“Ela é louca de pedra, louca de internar.” Bastou eu ouvir essa frase para quase engasgar com o café que tomava ao lado da mesa daqueles senhores. Parei de prestar atenção em qualquer outra coisa e meu foco foi todo para aquela conversa. Entendi que estavam falando da filha de um terceiro. Que evidentemente não estava lá. A conversa continuou, mas eu me detive naquela frase tão leviana.
Eu me sinto com a obrigação de normalizar esse assunto. Minha vontade era levantar e ir tirar satisfação dos caras e entender o que eles estavam querendo insinuar. Internar seria o fim da linha? Nessas horas, lembro da minha irmã: “Ai, Alice, esquece, relaxa”. Mas não consigo deixar barato quando o assunto é internações psiquiátricas. É como se eu estivesse cuidando de mim lá no passado e tentasse ajudar para que internações desse tipo fossem menos sofridas do que elas já são.
Nunca quis chegar ao ponto que cheguei. Ser separada de todas as coisas e pessoas que faziam minha vida ter sentido foi muito ruim. Mas foi necessário. As minhas internações salvaram minha vida, me desintoxicaram e preveniram uma catástrofe. Eu estava me matando a olhos vistos e caso eu morresse, penso, provavelmente esconderiam das pessoas a causa da morte.
Hoje estou a léguas de distância de uma internação, mas sei que é uma realidade para muitos doentes mentais e fico com pena que ainda seja um tabu falar do assunto. Lembro de ficar preocupada com o que as pessoas pensariam de mim e do quanto aquilo queimaria o meu filme no nível profissional e pessoal.
Eu tentei me matar, coloquei minha vida em risco muitas vezes e mesmo assim precisava de uma maquiagem para falar do meu sofrimento. Não bastasse toda a dor de ter que ficar isolada de tudo que eu amava, ainda teria que achar uma justificativa plausível para o meu sumiço total.
Na semana passada, uma pessoa do meu trabalho teve que ser internada e eu acompanhei tudo de perto.
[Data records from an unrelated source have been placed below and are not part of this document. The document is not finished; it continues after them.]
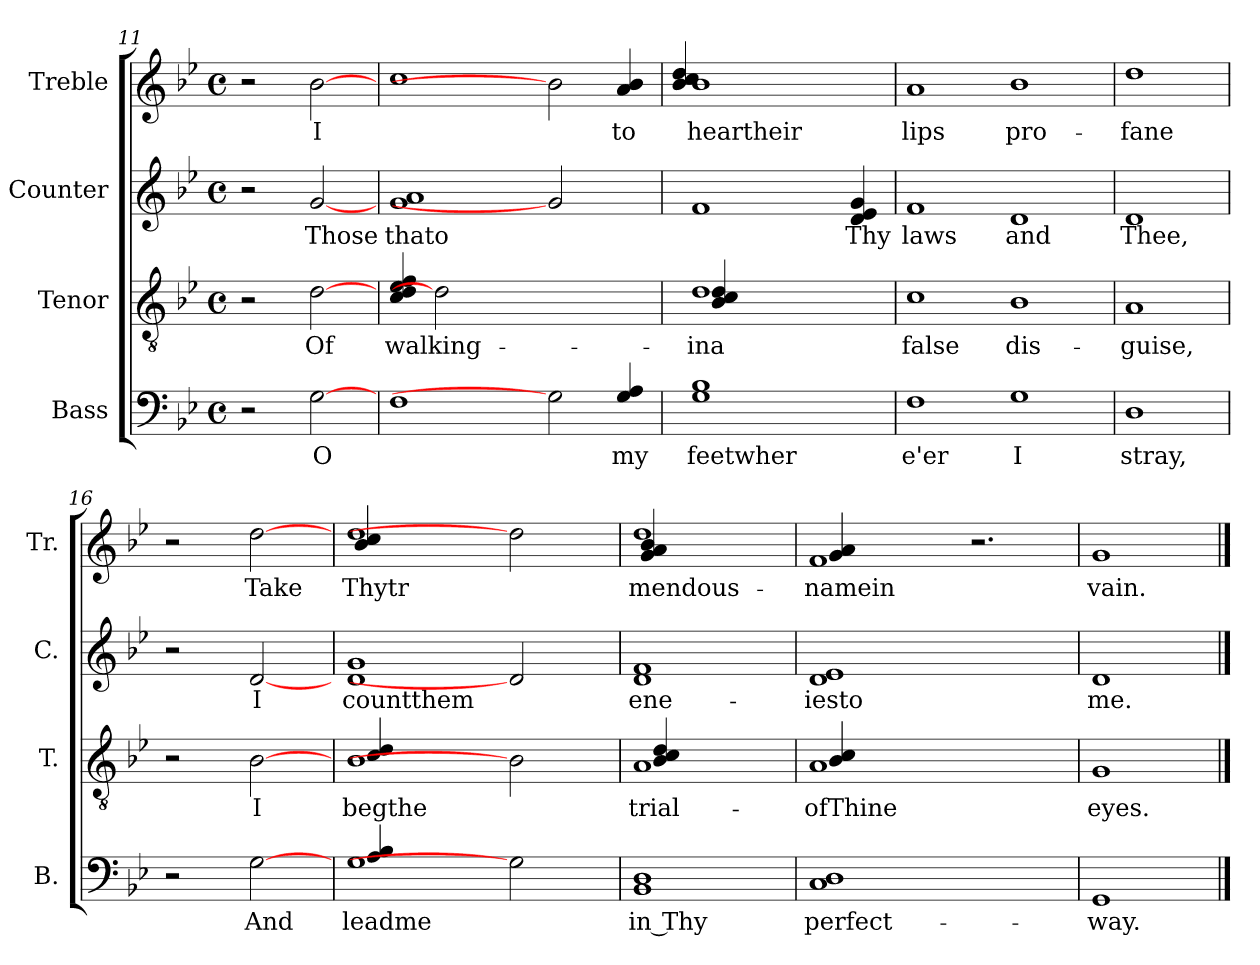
**kern	**text	**kern	**text	**kern	**text	**kern	**text
*part4	*part4	*part3	*part3	*part2	*part2	*part1	*part1
*staff4	*staff4	*staff3	*staff3	*staff2	*staff2	*staff1	*staff1
*I"Bass	*	*I"Tenor	*	*I"Counter	*	*I"Treble	*
*I'B.	*	*I'T.	*	*I'C.	*	*I'Tr.	*
!!LO:PB:g=z
*clefF4	*	*clefGv2	*	*clefG2	*	*clefG2	*
*k[b-e-]	*	*k[b-e-]	*	*k[b-e-]	*	*k[b-e-]	*
*B-:	*	*B-:	*	*B-:	*	*B-:	*
*M4/4	*	*M4/4	*	*M4/4	*	*M4/4	*
*met(c)	*	*met(c)	*	*met(c)	*	*met(c)	*
=11	=11	=11	=11	=11	=11	=11	=11
2r	.	2r	.	2r	.	2r	.
!	!LO:LY:b:rj	!	!LO:LY:b:rj	!	!LO:LY:b:rj	!	!LO:LY:b:rj
[2G	O	[2d	Of	[2g	Those	[2b-	I
=12	=12	=12	=12	=12	=12	=12	=12
!	!	!	!LO:LY:b:rj	!	!LO:LY:b:rj	!	!
1F	.	(>(>4f/ 4e-/ 4d/ 4c/	walking-	1a 1g	thato	1cc	.
.	.	2d]	.	.	.	.	.
.	.	1ryy	.	.	.	.	.
2G]	.	.	.	2g]	.	2b-]	.
!	!LO:LY:b:rj	!	!	!	!	!	!LO:LY:b:rj
(>4G/ 4A/	my	.	.	4ryy	.	(<4b-/ 4a/	to
=13	=13	=13	=13	=13	=13	=13	=13
!	!LO:LY:b:rj	!	!LO:LY:b:rj	!	!	!	!LO:LY:b:rj
*	*	*^	*	*	*	*^	*
1B- 1G	feetwher	(>1d	4c/ 4B-/ 4d/)	-ina	1f	.	(>1b-	4dd/ 4cc/ 4b-/)	heartheir
.	.	.	4ryy	.	.	.	.	4ryy	.
.	.	.	2.ryy	.	.	.	.	2.ryy	.
!	!	!	!	!	!	!LO:LY:b:rj	!	!	!
4ryy	.	4ryy	.	.	(<4g/ 4d/ 4e-/	Thy	4ryy	.	.
*	*	*v	*v	*	*	*	*v	*v	*
=14	=14	=14	=14	=14	=14	=14	=14
!	!LO:LY:b:rj	!	!LO:LY:b:rj	!	!LO:LY:b:rj	!	!LO:LY:b:rj
1F	e'er	1c	false	1f	laws	1a	lips
!	!LO:LY:b:rj	!	!LO:LY:b:rj	!	!LO:LY:b:rj	!	!LO:LY:b:rj
1G	I	1B-	dis-	1d	and	1b-	pro-
=15	=15	=15	=15	=15	=15	=15	=15
!	!LO:LY:b:rj	!	!LO:LY:b:rj	!	!LO:LY:b:rj	!	!LO:LY:b:rj
1D	stray,	1A	-guise,	1d	Thee,	1dd	-fane
=16	=16	=16	=16	=16	=16	=16	=16
2r	.	2r	.	2r	.	2r	.
!	!LO:LY:b:rj	!	!LO:LY:b:rj	!	!LO:LY:b:rj	!	!LO:LY:b:rj
[2G	And	[2B-	I	[2d	I	[2dd	Take
=17	=17	=17	=17	=17	=17	=17	=17
*^	*	*	*	*	*	*	*
!	!	!LO:LY:b:rj	!	!LO:LY:b:rj	!	!LO:LY:b:rj	!	!LO:LY:b:rj
*	*	*	*^	*	*	*	*^	*
1G	(>4B-/ 4A/	leadme	1B-	(>4d/ 4c/	begthe	1d 1g	countthem	1dd	(>4cc/ 4b-/	Thytr
.	1ryy	.	.	1ryy	.	.	.	.	1ryy	.
2G]	.	.	2B-]	.	.	2d]	.	2dd]	.	.
.	4ryy	.	.	4ryy	.	.	.	.	4ryy	.
=18	=18	=18	=18	=18	=18	=18	=18	=18	=18	=18
!	!	!LO:LY:b:rj	!	!	!LO:LY:b:rj	!	!LO:LY:b:rj	!	!	!LO:LY:b:rj
*v	*v	*	*	*	*	*	*	*	*	*
1D 1BB-	in Thy	1A	(>4c/ 4B-/ 4d/	trial-	1f 1d	ene-	1dd	(<4a/ 4g/ 4b-/	mendous-
.	.	.	2.ryy	.	.	.	.	2.ryy	.
=19	=19	=19	=19	=19	=19	=19	=19	=19	=19
!	!LO:LY:b:rj	!	!	!LO:LY:b:rj	!	!LO:LY:b:rj	!	!	!LO:LY:b:rj
1C 1D	perfect-	1A	(>4c/ 4B-/	-ofThine	1e- 1d	-iesto	1f	(<4a/ 4g/	-namein
.	.	.	2.ryy	.	.	.	.	1.ryy	.
2.ryy	.	2.ryy	2.ryy	.	2.ryy	.	2.r	.	.
*	*	*	*	*	*	*	*v	*v	*
=20	=20	=20	=20	=20	=20	=20	=20	=20
!	!LO:LY:b:rj	!	!	!LO:LY:b:rj	!	!LO:LY:b:rj	!	!LO:LY:b:rj
*	*	*v	*v	*	*	*	*	*
1GG	-way.	1G	eyes.	1d	me.	1g	vain.
==	==	==	==	==	==	==	==
*-	*-	*-	*-	*-	*-	*-	*-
É difícil passar por isso, entender exatamente o que está acontecendo e sobretudo encontrar pessoas de confiança que possam acolher sem julgar. A filha me pediu sigilo absoluto. A Fátima é bipolar e abusa do álcool. “É uma doença”, eu falei. Mas no momento em que se decide internar uma pessoa, não dá para racionalizar direito. Só há muito sofrimento.
Bipolar, borderline, depressão não deveriam definir uma pessoa, mas sei que ainda é o que acontece. Fulana? É depressiva. Ciclano é louco de internar. Assim como a filha do amigo dos caras que estavam ao meu lado no café. Eu queria sentar com eles e tentar explicar que o que eles estavam falando era de uma estupidez sem tamanho. O tratamento para o tipo de doença que não é detectada por um exame de laboratório é feito a partir de um conjunto de várias coisas, mas acima de tudo é preciso muito respeito e muito amor.
De vez em quando tento me lembrar de como eu estava quando fui internada. É um exercício muito curativo. Quando abro o jogo para alguém que tem questões como as minhas, as coisas ficam mais tranquilas.
Eu falei abertamente com a filha da Fátima, que estava morrendo de vergonha de mim. Contei minha história, disse que tinha passado por algumas internações e que durante muito tempo fui desacreditada e achei que não tinha jeito.
A força da minha verdade e a minha realidade atual trouxeram um alento para ela. “É difícil para caramba, mas é possível viver bem”, falei olhando bem fundo nos olhos dela e dando um abraço forte. Ela me olhou e disse: “Mas você?”.
A doença é sigilosa. “Eu hoje estou aqui, mas sei exatamente o que você está passando e o que sua mãe também está. A minha vida só ficou tranquila depois de internações e muitas outras coisas. É preciso, acima de tudo, paciência”, falei, com lágrimas nos olhos.
Eu sei que não resolveu, mas tenho certeza de que ajudou. E a sensação de paz que sinto quando presto um serviço desses é enorme.